*TEKS SUMBER:*
TIMIKA | Saat dikunjungi Komisi B DPRD Mimika, Rabu (26/4/2022) Kepala Dinas Ketahanan Pangan Yulius Koga curhat atau menyampaikan beberapa hal terkait perkembangan dan program di dinas yang dia pimpin.
Yulius Koga mengatakan, Dinas Ketahanan Pangan pegawai berjumlah 37 orang, terdiri dari 27 berstatus PNS dan 10 tenaga honorer.
Sementara untuk struktur organisasi terdiri dari kepala dinas, sekretaris, 2 bidang, 6 seksi, dan 2 kasubag.
“Dari struktur organisasi tersebut, Dinas Ketahanan Pangan lebih kepada pengolahan dan olah data,” katanya di Kantor Dinas Ketahanan Pangan, Jalan Poros SP 5, Mimika, Papua.

*DATA:*

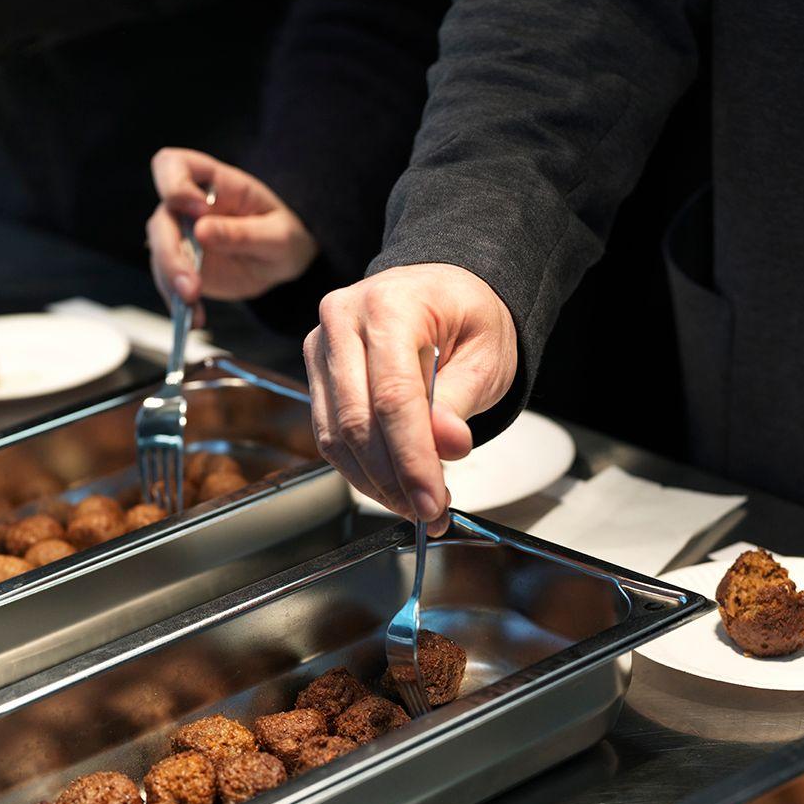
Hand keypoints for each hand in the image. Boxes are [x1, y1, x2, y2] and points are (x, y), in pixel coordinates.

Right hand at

*PETUNJUK:*
Menurut teks tentang Dinas Ketahanan Pangan Mimika, berapa jumlah pegawai dinas itu dan bagaimana rinciannya?

*HASIL LATIHAN:*
Pegawainya berjumlah 37 orang, terdiri dari 27 PNS dan 10 tenaga honorer.